_Instructions for the task_
Return the lines that run from the beginning of the entries to the line holding "30: (107, 92)", inclusive, and drop the pictures.

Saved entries

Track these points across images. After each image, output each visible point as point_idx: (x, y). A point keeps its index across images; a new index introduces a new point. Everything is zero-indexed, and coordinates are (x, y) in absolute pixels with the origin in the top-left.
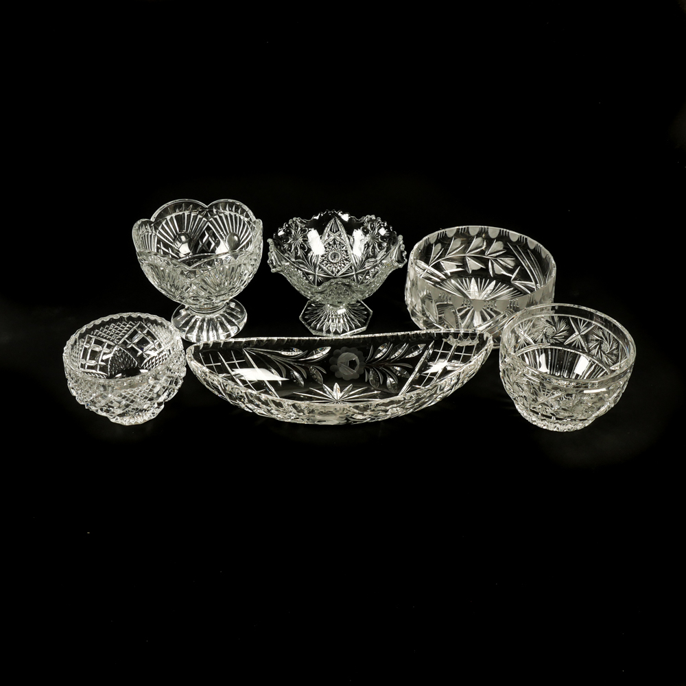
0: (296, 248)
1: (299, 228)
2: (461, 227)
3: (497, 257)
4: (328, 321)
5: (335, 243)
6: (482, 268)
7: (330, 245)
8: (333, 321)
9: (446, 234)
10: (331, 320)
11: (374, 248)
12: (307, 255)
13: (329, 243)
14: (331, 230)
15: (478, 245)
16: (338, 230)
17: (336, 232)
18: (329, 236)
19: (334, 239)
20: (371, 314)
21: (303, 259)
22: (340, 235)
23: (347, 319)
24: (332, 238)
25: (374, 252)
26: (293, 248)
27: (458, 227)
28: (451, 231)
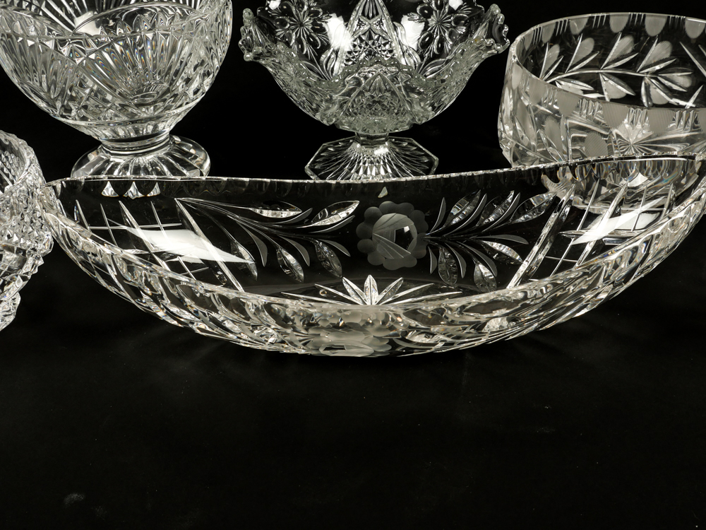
0: (299, 41)
1: (306, 8)
2: (595, 15)
3: (657, 72)
4: (357, 172)
5: (370, 38)
6: (627, 95)
7: (362, 41)
8: (365, 172)
9: (569, 27)
10: (361, 172)
11: (442, 41)
12: (320, 56)
13: (360, 37)
14: (363, 14)
15: (625, 50)
16: (377, 14)
17: (373, 17)
18: (360, 24)
19: (370, 30)
20: (436, 163)
21: (312, 61)
22: (380, 23)
23: (392, 169)
24: (366, 28)
25: (441, 49)
26: (293, 41)
27: (590, 15)
28: (578, 23)
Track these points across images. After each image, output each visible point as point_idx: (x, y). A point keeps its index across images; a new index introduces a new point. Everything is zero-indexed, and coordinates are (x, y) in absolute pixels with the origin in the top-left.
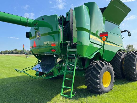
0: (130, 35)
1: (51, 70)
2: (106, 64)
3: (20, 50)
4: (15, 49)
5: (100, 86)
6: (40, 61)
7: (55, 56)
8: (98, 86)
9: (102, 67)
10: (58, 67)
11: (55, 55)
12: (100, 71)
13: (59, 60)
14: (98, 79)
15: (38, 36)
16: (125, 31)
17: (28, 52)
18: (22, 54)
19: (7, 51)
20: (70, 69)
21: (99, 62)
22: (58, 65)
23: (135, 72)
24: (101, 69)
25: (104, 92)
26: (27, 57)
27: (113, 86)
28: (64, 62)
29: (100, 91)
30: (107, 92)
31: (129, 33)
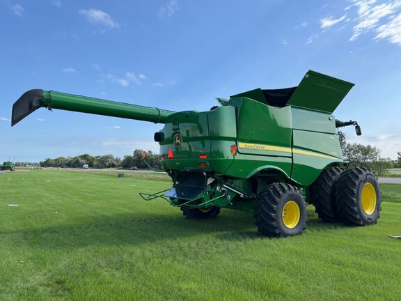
0: (359, 133)
1: (199, 197)
2: (289, 188)
3: (98, 157)
4: (83, 154)
5: (277, 224)
6: (177, 183)
7: (205, 174)
8: (274, 223)
9: (281, 193)
10: (209, 192)
11: (206, 172)
12: (277, 199)
13: (210, 181)
14: (274, 211)
15: (178, 141)
16: (350, 123)
17: (119, 163)
18: (101, 168)
19: (62, 158)
20: (229, 196)
21: (280, 184)
22: (209, 188)
23: (355, 209)
24: (279, 196)
25: (286, 235)
26: (120, 176)
27: (304, 229)
28: (219, 183)
29: (277, 231)
30: (291, 235)
31: (358, 128)
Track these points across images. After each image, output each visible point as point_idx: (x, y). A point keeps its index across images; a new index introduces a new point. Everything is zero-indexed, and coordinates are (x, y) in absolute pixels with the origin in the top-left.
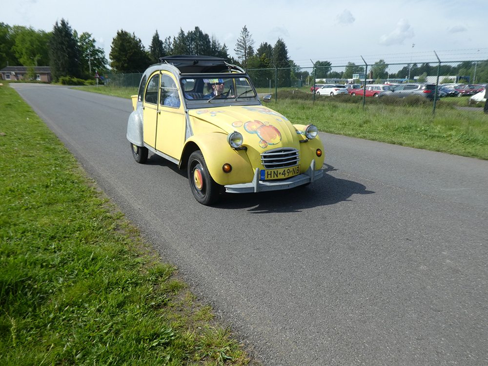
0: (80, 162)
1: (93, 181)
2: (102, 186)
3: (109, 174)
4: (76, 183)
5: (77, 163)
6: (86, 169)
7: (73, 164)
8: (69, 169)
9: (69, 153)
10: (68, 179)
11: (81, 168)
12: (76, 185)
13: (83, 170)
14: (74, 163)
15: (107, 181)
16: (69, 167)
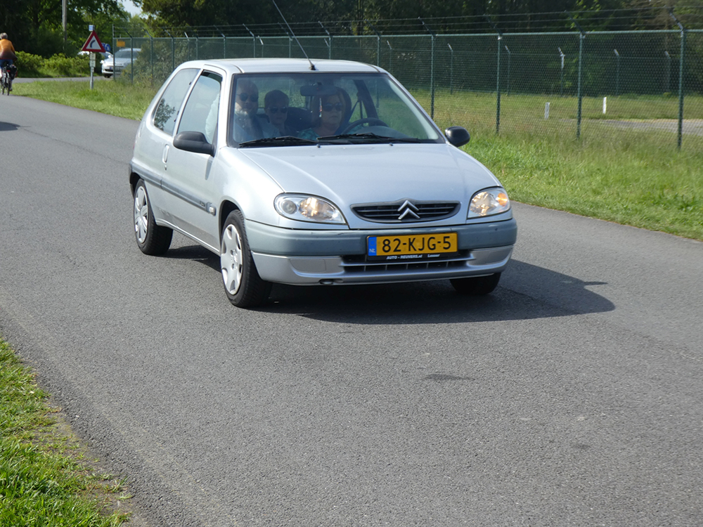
0: (58, 400)
1: (116, 484)
2: (148, 510)
3: (170, 458)
4: (56, 492)
5: (47, 406)
6: (84, 434)
7: (32, 410)
8: (19, 430)
9: (14, 362)
10: (25, 476)
11: (63, 427)
12: (57, 503)
13: (73, 437)
14: (37, 404)
15: (168, 491)
16: (19, 421)
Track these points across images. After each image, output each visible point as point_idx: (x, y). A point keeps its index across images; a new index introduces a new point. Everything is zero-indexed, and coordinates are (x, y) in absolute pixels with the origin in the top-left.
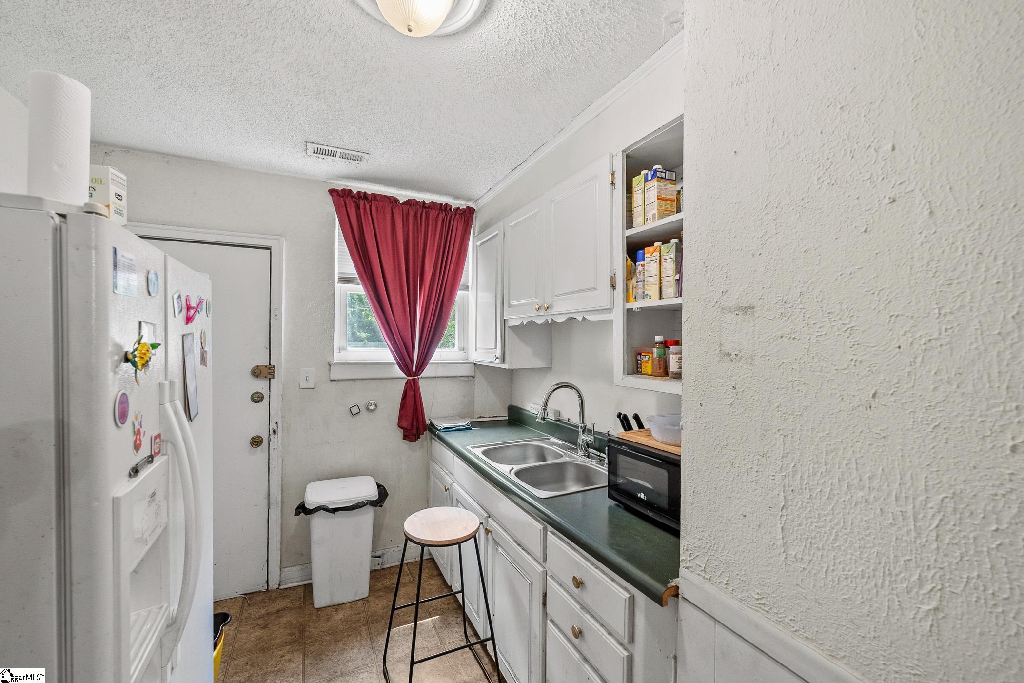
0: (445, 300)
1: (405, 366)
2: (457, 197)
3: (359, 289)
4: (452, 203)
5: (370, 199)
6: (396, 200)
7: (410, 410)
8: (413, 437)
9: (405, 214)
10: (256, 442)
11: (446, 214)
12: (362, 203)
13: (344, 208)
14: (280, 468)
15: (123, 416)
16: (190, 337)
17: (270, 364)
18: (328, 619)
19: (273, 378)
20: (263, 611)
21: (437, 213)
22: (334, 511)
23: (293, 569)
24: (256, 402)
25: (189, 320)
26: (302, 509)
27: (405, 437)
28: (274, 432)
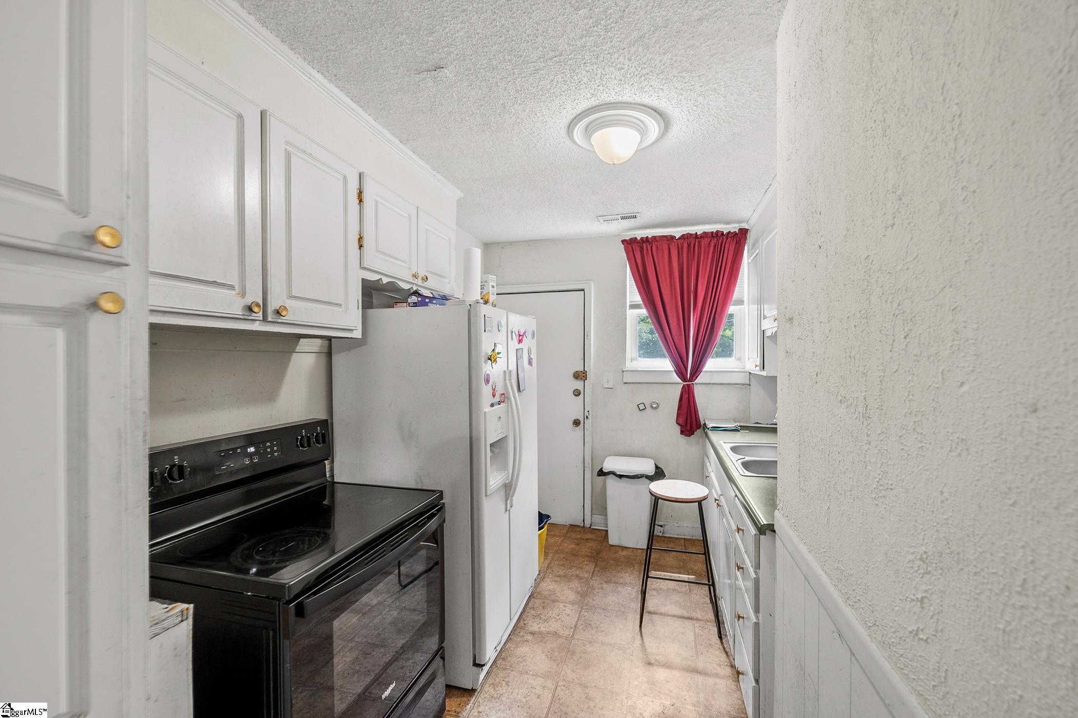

_Answer box_
Track these points across images. After each image, output each visible point as point_idx: (x, y). A point keeps its index across images; a new index introduces a new point. Everything is zero-indexed, and coordinates are (x, y) in absolute pixels with the origin in the top-left.
0: (296, 248)
1: (299, 228)
2: (461, 227)
3: (497, 257)
4: (328, 321)
5: (335, 243)
6: (482, 268)
7: (330, 245)
8: (333, 321)
9: (446, 234)
10: (331, 320)
11: (374, 248)
12: (307, 255)
13: (329, 243)
14: (331, 230)
15: (478, 245)
16: (338, 230)
17: (336, 232)
18: (329, 236)
19: (334, 239)
20: (371, 314)
21: (303, 259)
22: (340, 235)
23: (347, 319)
24: (332, 238)
25: (374, 252)
26: (293, 248)
27: (458, 227)
28: (451, 231)
0: (299, 41)
1: (306, 8)
2: (595, 15)
3: (657, 72)
4: (357, 172)
5: (370, 38)
6: (627, 95)
7: (362, 41)
8: (365, 172)
9: (569, 27)
10: (361, 172)
11: (442, 41)
12: (320, 56)
13: (360, 37)
14: (363, 14)
15: (625, 50)
16: (377, 14)
17: (373, 17)
18: (360, 24)
19: (370, 30)
20: (436, 163)
21: (312, 61)
22: (380, 23)
23: (392, 169)
24: (366, 28)
25: (441, 49)
26: (293, 41)
27: (590, 15)
28: (578, 23)
Track these points across images. After each image, output each visible point as point_idx: (x, y). A point keeps its index across images; a new index introduces a new point. Everything is zero-indexed, and coordinates are (x, y) in absolute pixels with the origin in the top-left.
0: (130, 35)
1: (51, 70)
2: (106, 64)
3: (20, 50)
4: (15, 49)
5: (100, 86)
6: (40, 61)
7: (55, 56)
8: (98, 86)
9: (102, 67)
10: (58, 67)
11: (55, 55)
12: (100, 71)
13: (59, 60)
14: (98, 79)
15: (38, 36)
16: (125, 31)
17: (28, 52)
18: (22, 54)
19: (7, 51)
20: (70, 69)
21: (99, 62)
22: (58, 65)
23: (135, 72)
24: (101, 69)
25: (104, 92)
26: (27, 57)
27: (113, 86)
28: (64, 62)
29: (100, 91)
30: (107, 92)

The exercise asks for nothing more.